**TEXT**.
%%
Any belief you want is supported, validated, honed, attributable to years of writing and fellowship and online camaraderie, and every voice suddenly becomes valid in accordance with the sacred and necessary dictums of net neutrality. Every page is equal, we’re all citizen journalists, no one should trust anyone, and suddenly we realize “fake news” has been proliferating ever since the first angry letter to the editor was ever sent into the local newspaper.

We’re juggling countless arguments with ravenous bands of aggressive strangers and we all think we’re smarter than each other and literally no one is able to provide us any guidance.

On a recent trip in the States I ended up tuning in to Fox News each night before bed, trying to get a taste of what the ‘other side’ was watching. To it’s credit, it was not holistically bullshit – there are some banal points of reporting for which no degree of political spin can be effectively applied – but there did exist an overbearing tone to the content that invariably validated the beliefs of a presumed right-leaning audience. We’re used to nighttime talk shows lambasting Fox News for their unsubtle reporting style, but more worrisome were the small details: the little facial ticks; the knowing nods to the camera; the glances between agreeing hosts as they silently commiserate over the “absurdity” of a guest who disagrees with them. Fox News was providing a context, and it was fulsome and ever-present. It said, “We’re seeing the same world you’re seeing.”
%%
**INFORMATION PROVIDED**.
%%
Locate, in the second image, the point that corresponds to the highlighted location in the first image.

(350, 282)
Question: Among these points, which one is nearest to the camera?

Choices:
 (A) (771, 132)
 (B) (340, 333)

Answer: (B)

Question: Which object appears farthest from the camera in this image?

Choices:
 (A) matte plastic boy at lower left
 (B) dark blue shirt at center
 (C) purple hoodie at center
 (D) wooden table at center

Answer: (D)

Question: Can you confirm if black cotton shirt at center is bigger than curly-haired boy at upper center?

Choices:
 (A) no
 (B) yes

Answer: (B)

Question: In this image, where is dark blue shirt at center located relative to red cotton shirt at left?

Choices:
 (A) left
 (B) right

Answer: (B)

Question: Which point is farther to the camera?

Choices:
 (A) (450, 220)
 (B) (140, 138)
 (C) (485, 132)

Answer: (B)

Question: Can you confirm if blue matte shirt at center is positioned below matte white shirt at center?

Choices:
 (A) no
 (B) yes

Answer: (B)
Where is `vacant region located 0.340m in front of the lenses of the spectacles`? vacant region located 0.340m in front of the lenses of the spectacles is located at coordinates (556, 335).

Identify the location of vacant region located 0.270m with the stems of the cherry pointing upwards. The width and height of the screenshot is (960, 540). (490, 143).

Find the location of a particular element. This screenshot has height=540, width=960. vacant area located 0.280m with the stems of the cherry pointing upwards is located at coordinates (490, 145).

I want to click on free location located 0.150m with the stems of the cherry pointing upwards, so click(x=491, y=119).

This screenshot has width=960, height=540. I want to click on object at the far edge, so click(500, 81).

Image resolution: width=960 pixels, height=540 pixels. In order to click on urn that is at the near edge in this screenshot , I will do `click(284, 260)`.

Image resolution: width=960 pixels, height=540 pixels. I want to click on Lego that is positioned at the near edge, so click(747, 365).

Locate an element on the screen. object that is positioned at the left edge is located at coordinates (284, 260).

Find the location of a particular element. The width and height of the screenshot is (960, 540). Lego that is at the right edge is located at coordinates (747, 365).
%%
**EXERCISES TO COMPLETE**.
- A) In the passage about online opinion and Fox News, when did the writer watch Fox News each night?
- B) Carry on the passage about online opinion and Fox News, picking up right after its final sentence.
The rows have no connection to the text.

**ANSWERS**.
- A) Each night before bed, on a recent trip in the States.

- B)
I’d love to trash it to the hilt, but I get the same vibe watching MSNBC, with the tilt merely skewed towards progressivism. This dovetails nicely with my beliefs, but it doesn’t mean I can’t see the context at play. When progressives criticize Fox News they rightly do so as a matter of principle, fighting against their manipulations, but honestly, that argument cuts both ways, and it leaves both sides tattered.

I find myself in search of middle ground, essentially unable to find it. I don’t know where to look for it, nor who can provide it. We’re searching for steady voices in the crowd – the way our parents used to talk about evening news anchors – but those traditional voices aren’t loud enough to overcome the wave of dialog that the internet has brought us. I read more on Twitter than I do from newspapers (shamefully), and lo and behold, Donald Trump leveraged that Twitter-first to speak loudest of anyone in the room.

It’s a broken system, then. We need leaders, and cannot find them. We need balanced context, but find it lacking.

Perhaps the case is this: That you choose to live around a lot of other people, or you choose to carve out your own little kingdom. You hang in your backyard, or you go to a park. You drive an SUV, or you take a streetcar. Either you integrate your daily routine with strangers, or you work to segregate yourself from others as much as possible. The only context you’ll ever feel most at home is nestled within one of those two groups of ideologies; living with strangers, or living apart from them. This is not a value judgment on either way of living, merely an observation on how countries and societies tend to speak and vote.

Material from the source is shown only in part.